# How do you simplify cos^-1(sqrt2/2)?

Aug 3, 2017

${\cos}^{-} 1 \left(\frac{\sqrt{2}}{2}\right) = \frac{\pi}{4}$

#### Explanation:

This value is actually a standard value in disguise. Surds are often removed from the denominator of a fraction by multiplying top and bottom by the surd in question. We can do exactly the same thing to put the surd back in the denominator:

$\frac{\sqrt{2}}{2} \cdot \frac{\sqrt{2}}{\sqrt{2}} = \frac{2}{2 \sqrt{2}} = \frac{1}{\sqrt{2}}$

Maybe you recognise the value now.

What value of theta gives this value? It is one that should be memorised if you have exams on trigonometry.

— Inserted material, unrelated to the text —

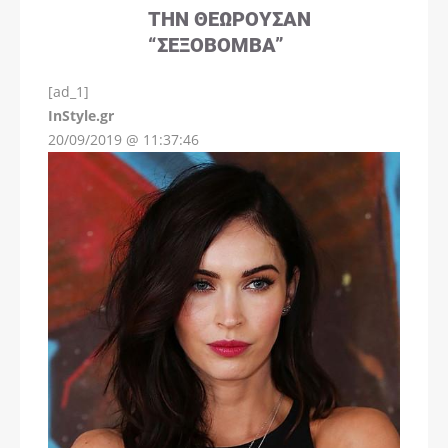
ΤΗΝ ΘΕΩΡΟΎΣΑΝ
“ΣΕΞΟΒΌΜΒΑ”
[ad_1]
InStyle.gr
20/09/2019 @ 11:37:46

${\cos}^{-} 1 \left(\frac{\sqrt{2}}{2}\right) = {\cos}^{-} 1 \left(\frac{1}{\sqrt{2}}\right) = \frac{\pi}{4}$

Writing this another way, we have:

$\cos \left(\theta\right) = \frac{\sqrt{2}}{2} = \frac{1}{\sqrt{2}}$

$\theta = \frac{\pi}{4}$

Aug 3, 2017

pi/4; (7pi)/4

#### Explanation:

Trig table and unit circle give -->
$\cos x = \frac{\sqrt{2}}{2}$ --> arc $x = \pm \frac{\pi}{4}$,
or, using co-terminal arcs:
$x = \frac{\pi}{4}$ and $x = \frac{7 \pi}{4}$